Extend the discussion thread about the Bing chat waitlist and offline language models, continuing after its last comment.

-- Text under study --
......

To proceed from that initial full page pop up it takes me to the App Store to download the app wherein I can sign up to get on the waitlist. There’s no apparent other way of doing it. Maybe if I signed into Bing on the webpage?
Regardless, any tiny interest I had is gone now. I’ll wait for a version that respects my privacy. If ever.
Maybe, although once trained these things can in principle run entirely offline, albeit without info on current events (would quickly get outdated). A company could sell a fully standalone “chatbox” that never connects to the internet. Kind of an appealing concept actually.
Its training set. Whatever data they used to set up all the billions of model parameters is present in the model “as an echo”. Not everything is in there literally, but relations and phrases etc are in there implicitly.
Just speaking of my own idea of privacy for this, it doesn’t have to be offline. It just has to allow me to use it without signing in and allow a browser that has ad blockers and tracking blockers etc.
It doesn’t have to, if it doesn’t need to have date from after its training set. All answers can be generated without internet access, it’s all in there. That’s a big reason why these LLMs take so many gigabytes of data, they hold all the necessary information.
Technically, yes. For the types of questions I have asked it though, it basically regurgitates information that I’ve found through various web searches myself from Medium, Stack Overflow, and the like. If it were to not use current searches, it wouldn’t be able to keep up with software development as a whole though. Things change far to fast in this industry.

......

-- Raw data --

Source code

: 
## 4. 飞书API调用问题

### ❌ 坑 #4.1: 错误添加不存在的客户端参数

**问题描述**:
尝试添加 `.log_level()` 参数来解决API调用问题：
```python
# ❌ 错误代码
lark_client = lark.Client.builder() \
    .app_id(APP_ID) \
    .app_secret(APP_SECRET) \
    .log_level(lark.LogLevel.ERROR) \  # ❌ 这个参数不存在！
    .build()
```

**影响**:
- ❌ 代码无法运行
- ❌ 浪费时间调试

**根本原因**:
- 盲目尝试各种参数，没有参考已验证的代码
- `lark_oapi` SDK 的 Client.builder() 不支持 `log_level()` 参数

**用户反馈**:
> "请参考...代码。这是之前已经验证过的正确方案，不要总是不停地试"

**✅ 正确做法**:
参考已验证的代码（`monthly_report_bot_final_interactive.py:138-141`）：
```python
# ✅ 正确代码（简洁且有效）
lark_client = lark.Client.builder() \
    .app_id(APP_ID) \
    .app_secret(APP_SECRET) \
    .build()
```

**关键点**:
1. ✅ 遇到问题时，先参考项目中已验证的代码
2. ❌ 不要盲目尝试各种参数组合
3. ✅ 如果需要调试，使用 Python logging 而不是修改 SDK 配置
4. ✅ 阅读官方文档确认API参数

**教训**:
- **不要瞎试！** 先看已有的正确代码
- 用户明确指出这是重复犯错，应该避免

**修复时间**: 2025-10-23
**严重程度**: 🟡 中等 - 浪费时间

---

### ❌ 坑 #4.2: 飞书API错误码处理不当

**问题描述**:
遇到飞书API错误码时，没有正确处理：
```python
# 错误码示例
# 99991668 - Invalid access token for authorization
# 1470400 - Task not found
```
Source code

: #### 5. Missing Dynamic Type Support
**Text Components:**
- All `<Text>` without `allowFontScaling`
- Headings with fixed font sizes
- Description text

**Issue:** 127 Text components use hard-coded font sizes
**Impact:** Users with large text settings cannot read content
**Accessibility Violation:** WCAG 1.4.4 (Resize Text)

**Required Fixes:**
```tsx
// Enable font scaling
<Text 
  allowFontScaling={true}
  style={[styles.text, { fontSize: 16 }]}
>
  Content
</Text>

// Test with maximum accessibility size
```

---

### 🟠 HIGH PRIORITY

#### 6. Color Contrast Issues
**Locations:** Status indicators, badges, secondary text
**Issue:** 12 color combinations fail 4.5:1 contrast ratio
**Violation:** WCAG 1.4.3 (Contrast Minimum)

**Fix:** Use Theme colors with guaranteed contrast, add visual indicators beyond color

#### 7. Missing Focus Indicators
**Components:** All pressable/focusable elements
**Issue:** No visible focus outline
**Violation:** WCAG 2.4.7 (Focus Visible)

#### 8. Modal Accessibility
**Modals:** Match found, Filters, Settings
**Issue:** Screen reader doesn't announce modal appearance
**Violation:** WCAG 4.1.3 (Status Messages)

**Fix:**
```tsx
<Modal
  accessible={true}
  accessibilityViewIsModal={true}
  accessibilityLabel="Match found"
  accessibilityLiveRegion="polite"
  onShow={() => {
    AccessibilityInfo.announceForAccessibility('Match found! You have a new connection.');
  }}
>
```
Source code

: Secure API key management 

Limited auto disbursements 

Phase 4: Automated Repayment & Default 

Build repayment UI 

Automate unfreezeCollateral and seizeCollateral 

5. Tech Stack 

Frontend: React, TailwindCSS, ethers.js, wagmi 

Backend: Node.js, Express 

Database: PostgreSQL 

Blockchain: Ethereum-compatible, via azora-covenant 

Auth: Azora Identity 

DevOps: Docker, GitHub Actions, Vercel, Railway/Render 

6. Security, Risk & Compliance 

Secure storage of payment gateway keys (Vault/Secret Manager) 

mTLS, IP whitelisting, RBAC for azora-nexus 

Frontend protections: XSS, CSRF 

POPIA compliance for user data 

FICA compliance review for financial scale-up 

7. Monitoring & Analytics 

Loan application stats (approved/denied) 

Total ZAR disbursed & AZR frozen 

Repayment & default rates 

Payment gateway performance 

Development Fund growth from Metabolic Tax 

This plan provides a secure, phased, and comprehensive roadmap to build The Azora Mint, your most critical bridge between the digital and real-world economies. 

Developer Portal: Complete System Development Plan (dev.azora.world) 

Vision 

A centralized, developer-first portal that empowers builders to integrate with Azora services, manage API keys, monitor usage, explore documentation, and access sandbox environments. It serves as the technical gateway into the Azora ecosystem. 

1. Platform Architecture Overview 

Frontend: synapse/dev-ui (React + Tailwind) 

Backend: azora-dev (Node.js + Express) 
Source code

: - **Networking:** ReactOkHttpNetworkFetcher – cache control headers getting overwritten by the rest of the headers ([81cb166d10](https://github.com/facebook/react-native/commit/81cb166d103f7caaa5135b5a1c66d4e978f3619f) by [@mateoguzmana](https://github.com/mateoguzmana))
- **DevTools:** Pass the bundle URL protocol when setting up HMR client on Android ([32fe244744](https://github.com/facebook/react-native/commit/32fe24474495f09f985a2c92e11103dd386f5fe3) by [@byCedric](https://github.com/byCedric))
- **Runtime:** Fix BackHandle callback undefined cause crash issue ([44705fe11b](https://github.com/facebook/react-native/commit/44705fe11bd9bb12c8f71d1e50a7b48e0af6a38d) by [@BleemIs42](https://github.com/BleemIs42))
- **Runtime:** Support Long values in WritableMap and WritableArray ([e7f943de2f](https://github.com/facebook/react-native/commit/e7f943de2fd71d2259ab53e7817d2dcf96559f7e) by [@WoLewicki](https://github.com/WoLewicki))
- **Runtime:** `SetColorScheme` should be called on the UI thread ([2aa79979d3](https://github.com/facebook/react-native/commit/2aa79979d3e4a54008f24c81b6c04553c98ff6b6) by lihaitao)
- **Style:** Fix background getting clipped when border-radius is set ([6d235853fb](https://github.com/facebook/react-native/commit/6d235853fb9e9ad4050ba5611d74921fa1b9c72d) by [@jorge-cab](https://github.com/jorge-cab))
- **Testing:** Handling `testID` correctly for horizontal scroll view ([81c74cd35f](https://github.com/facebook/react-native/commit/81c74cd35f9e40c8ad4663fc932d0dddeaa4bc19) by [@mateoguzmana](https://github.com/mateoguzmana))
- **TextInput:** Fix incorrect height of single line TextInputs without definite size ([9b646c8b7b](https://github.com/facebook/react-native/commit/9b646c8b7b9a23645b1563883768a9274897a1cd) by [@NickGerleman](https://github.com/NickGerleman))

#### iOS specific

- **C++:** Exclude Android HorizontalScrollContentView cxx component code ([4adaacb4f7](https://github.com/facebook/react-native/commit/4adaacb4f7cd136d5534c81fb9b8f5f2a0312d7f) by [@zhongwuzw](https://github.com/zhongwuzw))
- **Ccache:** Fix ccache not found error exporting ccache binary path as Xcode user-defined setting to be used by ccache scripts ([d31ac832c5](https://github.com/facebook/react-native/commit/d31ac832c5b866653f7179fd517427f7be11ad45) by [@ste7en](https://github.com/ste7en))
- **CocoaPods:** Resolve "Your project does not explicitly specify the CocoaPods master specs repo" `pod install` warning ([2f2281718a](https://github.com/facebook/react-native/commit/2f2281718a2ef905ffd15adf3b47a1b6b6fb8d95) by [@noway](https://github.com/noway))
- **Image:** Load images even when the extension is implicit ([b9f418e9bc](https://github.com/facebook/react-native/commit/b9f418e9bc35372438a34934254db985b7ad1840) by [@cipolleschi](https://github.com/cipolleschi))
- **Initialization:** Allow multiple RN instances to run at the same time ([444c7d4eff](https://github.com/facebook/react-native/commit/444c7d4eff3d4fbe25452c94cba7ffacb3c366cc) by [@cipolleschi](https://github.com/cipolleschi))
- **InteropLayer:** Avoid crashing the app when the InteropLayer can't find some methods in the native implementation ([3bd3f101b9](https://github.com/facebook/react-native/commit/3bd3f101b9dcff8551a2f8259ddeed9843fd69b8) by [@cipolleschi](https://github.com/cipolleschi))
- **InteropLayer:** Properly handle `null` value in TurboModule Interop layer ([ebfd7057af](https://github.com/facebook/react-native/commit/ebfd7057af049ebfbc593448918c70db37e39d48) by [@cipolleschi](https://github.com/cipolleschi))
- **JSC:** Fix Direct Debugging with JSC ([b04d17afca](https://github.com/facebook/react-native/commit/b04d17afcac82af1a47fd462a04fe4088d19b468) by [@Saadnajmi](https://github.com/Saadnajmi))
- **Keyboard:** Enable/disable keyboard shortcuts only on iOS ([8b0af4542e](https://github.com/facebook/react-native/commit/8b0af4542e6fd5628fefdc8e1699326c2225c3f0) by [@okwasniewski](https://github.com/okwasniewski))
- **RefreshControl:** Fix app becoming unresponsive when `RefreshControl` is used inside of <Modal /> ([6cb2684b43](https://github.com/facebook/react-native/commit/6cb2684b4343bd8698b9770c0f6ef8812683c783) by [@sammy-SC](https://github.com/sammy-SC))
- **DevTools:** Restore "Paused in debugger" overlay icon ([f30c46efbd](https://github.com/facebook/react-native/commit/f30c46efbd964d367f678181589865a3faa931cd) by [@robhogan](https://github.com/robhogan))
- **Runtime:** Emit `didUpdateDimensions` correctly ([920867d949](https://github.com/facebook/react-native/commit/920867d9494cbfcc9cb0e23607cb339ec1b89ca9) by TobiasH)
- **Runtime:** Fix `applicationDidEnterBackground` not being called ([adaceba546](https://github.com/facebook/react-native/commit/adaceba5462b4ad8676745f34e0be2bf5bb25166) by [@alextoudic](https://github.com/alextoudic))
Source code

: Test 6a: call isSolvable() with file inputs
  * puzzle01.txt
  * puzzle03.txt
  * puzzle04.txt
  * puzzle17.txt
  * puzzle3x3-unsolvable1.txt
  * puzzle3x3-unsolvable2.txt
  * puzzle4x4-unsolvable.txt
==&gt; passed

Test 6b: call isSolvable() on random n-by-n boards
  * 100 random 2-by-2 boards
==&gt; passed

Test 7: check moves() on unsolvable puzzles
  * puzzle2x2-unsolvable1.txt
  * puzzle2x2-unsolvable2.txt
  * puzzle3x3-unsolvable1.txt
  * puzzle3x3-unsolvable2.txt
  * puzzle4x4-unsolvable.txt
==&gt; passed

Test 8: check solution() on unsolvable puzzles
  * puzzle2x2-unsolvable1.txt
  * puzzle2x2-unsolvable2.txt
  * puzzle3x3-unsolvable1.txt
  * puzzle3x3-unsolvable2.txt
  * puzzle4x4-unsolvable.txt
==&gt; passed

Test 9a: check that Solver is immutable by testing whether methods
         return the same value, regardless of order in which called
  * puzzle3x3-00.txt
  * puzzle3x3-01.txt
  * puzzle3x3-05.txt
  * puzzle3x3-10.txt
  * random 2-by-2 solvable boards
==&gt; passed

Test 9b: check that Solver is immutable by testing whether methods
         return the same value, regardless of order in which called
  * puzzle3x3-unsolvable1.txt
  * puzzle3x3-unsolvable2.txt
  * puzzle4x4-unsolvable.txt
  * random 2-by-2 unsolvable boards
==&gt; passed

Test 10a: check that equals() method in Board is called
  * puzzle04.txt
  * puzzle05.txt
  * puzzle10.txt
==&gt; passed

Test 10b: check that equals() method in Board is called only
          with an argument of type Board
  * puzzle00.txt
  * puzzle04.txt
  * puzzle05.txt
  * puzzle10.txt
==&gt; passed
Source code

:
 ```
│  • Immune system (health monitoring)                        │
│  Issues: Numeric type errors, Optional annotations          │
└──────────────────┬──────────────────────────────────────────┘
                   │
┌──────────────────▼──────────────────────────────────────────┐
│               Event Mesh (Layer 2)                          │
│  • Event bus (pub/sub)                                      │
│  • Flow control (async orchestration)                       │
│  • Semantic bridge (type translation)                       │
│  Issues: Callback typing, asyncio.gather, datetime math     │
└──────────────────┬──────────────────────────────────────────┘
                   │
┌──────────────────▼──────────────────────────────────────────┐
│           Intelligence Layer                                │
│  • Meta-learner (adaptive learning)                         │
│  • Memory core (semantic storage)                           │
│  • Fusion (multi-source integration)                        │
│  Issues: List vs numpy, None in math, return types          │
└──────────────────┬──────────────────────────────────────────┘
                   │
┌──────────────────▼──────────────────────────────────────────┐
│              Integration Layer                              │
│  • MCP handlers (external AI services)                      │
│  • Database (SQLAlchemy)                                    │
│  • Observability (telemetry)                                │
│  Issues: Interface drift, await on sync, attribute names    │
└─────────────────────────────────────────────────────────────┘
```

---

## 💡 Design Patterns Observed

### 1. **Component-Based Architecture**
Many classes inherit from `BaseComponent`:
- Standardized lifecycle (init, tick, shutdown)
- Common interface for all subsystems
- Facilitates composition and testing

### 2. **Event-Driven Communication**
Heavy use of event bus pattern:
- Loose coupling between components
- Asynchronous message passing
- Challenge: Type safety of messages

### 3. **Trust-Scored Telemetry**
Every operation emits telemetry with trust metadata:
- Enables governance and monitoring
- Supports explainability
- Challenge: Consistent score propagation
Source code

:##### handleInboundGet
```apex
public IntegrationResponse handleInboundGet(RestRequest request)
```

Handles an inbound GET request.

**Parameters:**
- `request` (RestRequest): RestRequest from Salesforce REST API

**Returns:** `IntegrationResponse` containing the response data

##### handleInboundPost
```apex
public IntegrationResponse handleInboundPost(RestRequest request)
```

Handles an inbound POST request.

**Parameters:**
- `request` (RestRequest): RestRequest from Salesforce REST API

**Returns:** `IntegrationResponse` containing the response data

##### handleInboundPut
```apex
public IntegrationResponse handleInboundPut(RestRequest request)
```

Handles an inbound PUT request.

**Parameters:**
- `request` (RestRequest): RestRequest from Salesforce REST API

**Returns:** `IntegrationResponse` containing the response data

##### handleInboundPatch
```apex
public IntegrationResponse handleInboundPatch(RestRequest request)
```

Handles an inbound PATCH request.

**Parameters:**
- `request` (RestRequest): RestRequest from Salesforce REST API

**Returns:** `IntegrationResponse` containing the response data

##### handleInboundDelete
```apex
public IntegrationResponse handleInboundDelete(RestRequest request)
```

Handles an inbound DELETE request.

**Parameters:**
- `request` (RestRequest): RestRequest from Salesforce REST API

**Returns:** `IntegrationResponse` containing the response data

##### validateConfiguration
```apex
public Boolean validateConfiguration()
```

......

-- Answer space --
Skipping down memory lane today I looked up ELIZA, which was created between 1964-66 and had a certain popularity after implementation on newfangled PCs in the 1980s.
“ELIZA’s creator, Weizenbaum, intended the program as a method to explore communication between humans and machines. He was surprised, and shocked, that individuals attributed human-like feelings to the computer program, including Weizenbaum’s secretary.”
Plus ça change, plus c’est la même chose.
I wonder how the “AI” enthusiast computer scientists of the time (‘60s) would feel about Chappy and how (not) far “AI” has progressed in nearly 60 years? I imagine they’d get depressed, get drunk, and possibly get a new career.
Many people are currently reporting seeing other people’s chats in ChatGPT. Again. Pretty worrisome that OpenAI can’t seem to keep chat caches separate. Not sure if related, but they also just had an outage related to capacity issues as reported on their status page.
Actually that association (with Shakespeare) is the only cool thing about the name. Maybe it was carefully chosen to sound friendly/dorky and not like a potentially evil AI.
I’d have preferred if they called it Bart, which conjures up an image of a good-natured but mischievous AI.